Our approaches are based on quantitative microscopy methods: fluorescence fluctuation measurement as FCS (Fluorescence Correlation Spectroscopy) and ICS (image Correlation Spectroscopy) ; super resolution technique for Single Particle Tracking; interactions between molecules in living cells by FRET-FLIM. For analyzing molecular interactions and characterizing the size of interaction regions, we have developed a new method (FICS) based on FRET-FLIM and ICS (Bidaux et al, Biophys. J, 2018 supported by a Nikon contract). Classically, the mobility of molecules in cells encompasses several modes of diffusion. The recovery of quantitative data on the rapid and slow diffusion of molecules is essential to understand the dynamics of molecular events on large scales (between 0.1 and 15 µm2/s for proteins in the nucleus). In order to overcome the limitations of each individual technique and observe molecular mobility on a large diffusion scale, we have developed a method based on the exploitation of SPT and FCS measurements (Fournier et al., Sc.Rep., 2023). We have also continued to develop tools and methods for analyzing FLIM and FCS/SPT data. We have worked with A. Leray (Inst. Carnot Dijon) to develop a new way for FLIM analysis (Net-Phasor) using deep learning algorithm (CNN) (Héliot & Leray, Sc. Rep. 2021, software licence: IDDN.FR.001.140001.000.S.P.2021.000.21000, 2021). Over the last 5 years, we have developed hundreds of plasmids and more than twenty cell lines expressing proteins associated with genetically encoded fluorescent markers and functional mutations. We also set up labelling strategies based on CRISP for locating specific genes (Cas9 strategy) and their transcription (Cas13 strategy) in living cells.

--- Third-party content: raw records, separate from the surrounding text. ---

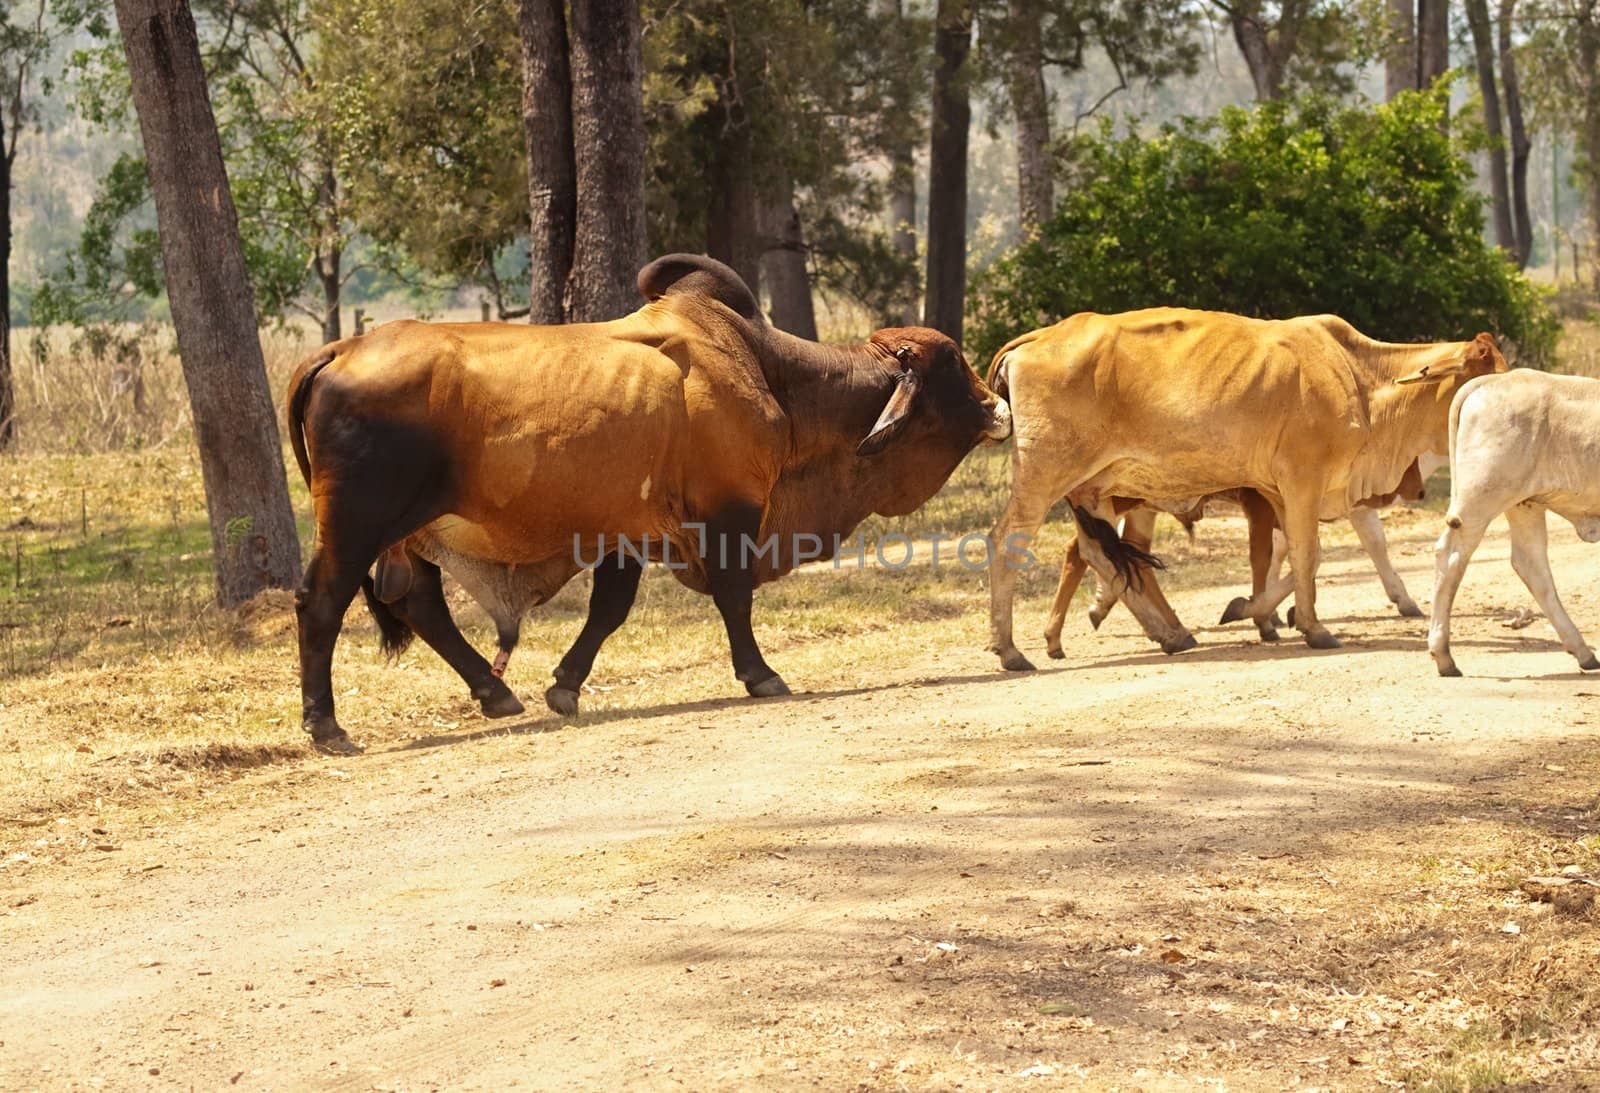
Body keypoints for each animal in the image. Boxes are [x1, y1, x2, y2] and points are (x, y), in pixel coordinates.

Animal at [289, 254, 1011, 752]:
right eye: (952, 363)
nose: (998, 404)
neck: (771, 375)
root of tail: (341, 347)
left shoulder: (630, 532)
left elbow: (608, 611)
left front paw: (564, 685)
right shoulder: (729, 514)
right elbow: (734, 597)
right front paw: (760, 674)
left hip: (406, 532)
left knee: (423, 604)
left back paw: (495, 693)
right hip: (357, 522)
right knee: (321, 604)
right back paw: (327, 727)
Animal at [1433, 371, 1600, 675]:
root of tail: (1493, 380)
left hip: (1524, 504)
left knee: (1531, 566)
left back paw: (1583, 652)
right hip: (1480, 500)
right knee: (1450, 557)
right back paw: (1443, 656)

We took advantage of the combination of these different methods to study the recruitment mechanism of RNA polymerase II to target genes and decipher the regulatory mechanism based on the release of pauses in CPER Photonics4Society project (Bidaux et al, Biophys. J, 2018 ; Furlan et al., Biophysic. J, 2019). Through a cross-analysis of FCS and SPT, we were able to highlight four different motility states of RNAP II including two subdiffusion modes and revealed RNAP II oversampling of nuclear subdomains. Based on these data we propose a new model of spatio-temporal organization of transcription regulation (Fournier et al., Sc.Rep., 2023 ; ANR ABC4M). Taking the advantage of our microscopy techniques, we have collaborated with A. Portier’s team, UMR 8161, to determine whether transcriptional co-factor Ets-1 overexpression in cancer cells promotes angiogenesis by creating a pro-genetic environment for endothelial cells. Ets-1 appeared as a key regulator of the angiogenic potential of breast cancer cells, promoting their ability to induce the morphogenesis of endothelial cells and also to physically interact with them. Ets-1 modulation in breast cancer cells qualitatively modified the angiogenic profile of experimental tumors in vivo. (Furlan et al., Int J. Enco., 2019). In collaboration with laboratories UGSF in ULille and DIMES in UBologna, we used our microscopy technique to study the glycosylation by B4GALNT2 involved in colon cancer and genetic diseases (Groux-Degroote et al., FEBS 2018; ANR GalFISH) and the dynamics of a calcium channel family (TRPM8) which is involved in the interactions between the Endoplasmic Reticulum and the mitochondria, involved in various cancers including prostate (Bidaux et al., BBA Mol. Cell. Biol., 2018). Additionally, we have contributed to show that the pro-apoptotic fragment generated by the cleavage of the MET caspase is localized in the membrane region associated with mitochondria. This fragment triggers a transfer of calcium from the endoplasmic reticulum to the mitochondria, which is decisive for the apoptotic action of the receptor (Duplaquet et al., Elife, 2020).